Atlanta Convenience and Grocery store sales tax audit
If you are a grocery store owner in Atlanta, then, you might want to know what is taxable and non-taxable as a product. For example, is you grocery item truly a grocery item, or is it subject to the regular sales tax rate. Is a power bar truly a breakfast alternative to a glass of milk and an apple? Not when it comes to sales tax. Many of our convenience store and grocery store sales tax audits get tricky when the business owner considers their store to be more of a quick grocery stop rather than a convenience store. What does that mean in sales tax audit language? It means the store owner is not charging sales tax on everything that they should be charging sales tax on.
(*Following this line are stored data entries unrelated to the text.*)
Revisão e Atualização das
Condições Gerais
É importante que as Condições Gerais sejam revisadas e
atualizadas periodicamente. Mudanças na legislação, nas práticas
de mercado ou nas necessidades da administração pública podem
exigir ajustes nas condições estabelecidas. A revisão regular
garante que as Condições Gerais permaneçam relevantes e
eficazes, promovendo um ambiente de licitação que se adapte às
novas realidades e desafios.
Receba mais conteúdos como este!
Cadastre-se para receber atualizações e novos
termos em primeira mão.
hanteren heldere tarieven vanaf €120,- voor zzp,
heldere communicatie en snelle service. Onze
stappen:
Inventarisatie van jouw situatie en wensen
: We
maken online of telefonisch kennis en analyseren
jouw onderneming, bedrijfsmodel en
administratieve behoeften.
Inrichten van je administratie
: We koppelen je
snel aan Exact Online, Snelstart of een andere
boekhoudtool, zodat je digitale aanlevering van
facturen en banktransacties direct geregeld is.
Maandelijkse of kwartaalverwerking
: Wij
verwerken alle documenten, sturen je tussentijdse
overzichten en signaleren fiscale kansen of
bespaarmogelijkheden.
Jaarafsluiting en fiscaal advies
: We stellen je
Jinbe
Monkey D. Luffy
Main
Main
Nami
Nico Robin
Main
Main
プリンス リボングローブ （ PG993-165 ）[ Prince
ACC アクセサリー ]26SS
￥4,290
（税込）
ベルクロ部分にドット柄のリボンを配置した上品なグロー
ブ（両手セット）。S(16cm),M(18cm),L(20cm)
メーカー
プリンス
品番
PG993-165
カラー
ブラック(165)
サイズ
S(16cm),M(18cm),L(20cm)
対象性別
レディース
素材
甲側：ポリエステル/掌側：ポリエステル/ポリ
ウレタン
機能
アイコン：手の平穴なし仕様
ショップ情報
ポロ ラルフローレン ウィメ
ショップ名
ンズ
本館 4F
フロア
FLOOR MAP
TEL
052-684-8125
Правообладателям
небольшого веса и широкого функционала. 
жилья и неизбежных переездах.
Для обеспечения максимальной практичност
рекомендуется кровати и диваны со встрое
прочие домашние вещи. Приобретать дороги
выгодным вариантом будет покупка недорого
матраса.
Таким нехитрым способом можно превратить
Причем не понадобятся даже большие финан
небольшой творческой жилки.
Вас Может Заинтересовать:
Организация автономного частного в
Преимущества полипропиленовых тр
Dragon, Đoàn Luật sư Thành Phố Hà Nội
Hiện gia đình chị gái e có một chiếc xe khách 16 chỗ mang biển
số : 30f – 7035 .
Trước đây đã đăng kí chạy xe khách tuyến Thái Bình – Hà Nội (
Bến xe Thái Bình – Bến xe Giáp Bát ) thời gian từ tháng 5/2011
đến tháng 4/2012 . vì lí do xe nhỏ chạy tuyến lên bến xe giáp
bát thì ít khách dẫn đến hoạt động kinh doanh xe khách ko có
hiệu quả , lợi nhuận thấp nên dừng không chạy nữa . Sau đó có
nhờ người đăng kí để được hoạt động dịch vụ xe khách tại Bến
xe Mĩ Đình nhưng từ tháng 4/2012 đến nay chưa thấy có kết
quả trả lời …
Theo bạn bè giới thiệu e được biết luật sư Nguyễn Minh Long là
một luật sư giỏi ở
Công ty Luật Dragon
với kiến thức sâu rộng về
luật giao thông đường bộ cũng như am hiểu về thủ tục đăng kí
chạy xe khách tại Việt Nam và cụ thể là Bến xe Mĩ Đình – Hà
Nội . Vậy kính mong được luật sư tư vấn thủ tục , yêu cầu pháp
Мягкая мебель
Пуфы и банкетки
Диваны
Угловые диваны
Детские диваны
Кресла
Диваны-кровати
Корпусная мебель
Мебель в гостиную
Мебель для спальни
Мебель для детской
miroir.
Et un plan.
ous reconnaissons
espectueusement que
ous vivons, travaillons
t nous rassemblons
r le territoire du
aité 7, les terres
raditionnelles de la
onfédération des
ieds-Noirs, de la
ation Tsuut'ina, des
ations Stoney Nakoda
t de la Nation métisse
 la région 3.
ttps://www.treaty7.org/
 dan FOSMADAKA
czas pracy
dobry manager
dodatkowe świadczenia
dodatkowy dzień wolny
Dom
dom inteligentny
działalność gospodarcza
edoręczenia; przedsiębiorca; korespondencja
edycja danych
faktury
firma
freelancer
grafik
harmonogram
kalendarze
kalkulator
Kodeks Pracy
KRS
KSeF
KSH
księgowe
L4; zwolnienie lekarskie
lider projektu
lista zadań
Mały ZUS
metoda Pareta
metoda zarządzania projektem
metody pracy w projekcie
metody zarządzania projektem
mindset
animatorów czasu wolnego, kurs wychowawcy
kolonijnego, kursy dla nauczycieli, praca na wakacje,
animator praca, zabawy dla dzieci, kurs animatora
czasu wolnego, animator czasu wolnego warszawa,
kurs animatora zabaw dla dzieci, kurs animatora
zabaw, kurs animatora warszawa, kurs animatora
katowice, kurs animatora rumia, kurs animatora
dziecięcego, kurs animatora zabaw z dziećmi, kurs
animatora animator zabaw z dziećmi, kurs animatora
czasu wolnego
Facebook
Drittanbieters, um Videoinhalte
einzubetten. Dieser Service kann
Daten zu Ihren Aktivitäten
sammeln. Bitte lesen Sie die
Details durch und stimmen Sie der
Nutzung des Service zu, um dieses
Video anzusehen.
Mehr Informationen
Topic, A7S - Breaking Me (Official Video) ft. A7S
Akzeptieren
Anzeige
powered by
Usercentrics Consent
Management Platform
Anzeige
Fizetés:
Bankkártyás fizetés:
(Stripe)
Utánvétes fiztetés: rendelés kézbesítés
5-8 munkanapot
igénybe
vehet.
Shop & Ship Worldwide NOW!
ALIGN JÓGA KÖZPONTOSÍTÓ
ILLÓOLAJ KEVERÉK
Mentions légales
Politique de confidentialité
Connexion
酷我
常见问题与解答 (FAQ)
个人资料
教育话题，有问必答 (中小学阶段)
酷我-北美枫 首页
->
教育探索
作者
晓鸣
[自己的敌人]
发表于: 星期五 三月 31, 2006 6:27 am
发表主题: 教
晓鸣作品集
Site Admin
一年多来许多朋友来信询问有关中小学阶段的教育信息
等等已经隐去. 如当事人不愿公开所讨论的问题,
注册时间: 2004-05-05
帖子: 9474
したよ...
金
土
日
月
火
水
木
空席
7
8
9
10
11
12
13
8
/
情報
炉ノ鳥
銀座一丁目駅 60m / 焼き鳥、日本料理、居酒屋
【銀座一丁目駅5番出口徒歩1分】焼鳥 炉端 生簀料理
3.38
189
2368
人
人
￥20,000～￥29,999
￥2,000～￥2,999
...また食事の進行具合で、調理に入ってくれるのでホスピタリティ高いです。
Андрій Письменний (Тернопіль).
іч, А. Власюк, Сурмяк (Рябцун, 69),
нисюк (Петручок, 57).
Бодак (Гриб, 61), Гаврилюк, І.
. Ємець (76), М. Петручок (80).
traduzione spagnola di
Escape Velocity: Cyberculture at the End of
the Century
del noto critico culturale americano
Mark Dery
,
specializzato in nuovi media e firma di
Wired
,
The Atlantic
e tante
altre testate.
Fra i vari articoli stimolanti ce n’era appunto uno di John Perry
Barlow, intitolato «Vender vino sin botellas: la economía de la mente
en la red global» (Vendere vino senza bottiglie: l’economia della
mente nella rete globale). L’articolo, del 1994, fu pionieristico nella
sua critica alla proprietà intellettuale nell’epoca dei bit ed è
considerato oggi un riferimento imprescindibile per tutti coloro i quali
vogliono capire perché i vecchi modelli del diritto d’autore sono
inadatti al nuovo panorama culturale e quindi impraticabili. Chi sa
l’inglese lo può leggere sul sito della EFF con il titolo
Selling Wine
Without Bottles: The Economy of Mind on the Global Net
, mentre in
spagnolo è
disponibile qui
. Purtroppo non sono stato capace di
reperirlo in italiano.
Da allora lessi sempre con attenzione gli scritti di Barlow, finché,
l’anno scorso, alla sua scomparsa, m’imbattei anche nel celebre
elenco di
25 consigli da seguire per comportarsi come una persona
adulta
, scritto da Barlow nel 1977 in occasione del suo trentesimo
Here is a typical sales tax audit story: A client will call our office to speak about a sales tax audit. They have most of their books and records, but the auditor is looking at levying very heavy penalties on sales tax that was not collected on non-grocery items. Since our client did not keep all of his books and records organized, you can’t really tell what part of a gross receipt is taxable. This means, their customer bought milk and cigarettes on the same bill. That is confusion! Since the auditor has already seen a number of books and records that were not properly recorded and the sales are not divisible, the auditor has chosen to estimate the non-taxable and taxable sales. This is where we come in to make sense out of the audit.
Georgia does not require sales tax on food, but this exemption does not hold for any local (county, city, etc.) taxes.  Further, the exemption for “food and food ingredients” does not include prepared food, alcoholic beverages, dietary supplements, drugs, over-the-counter drugs, or tobacco.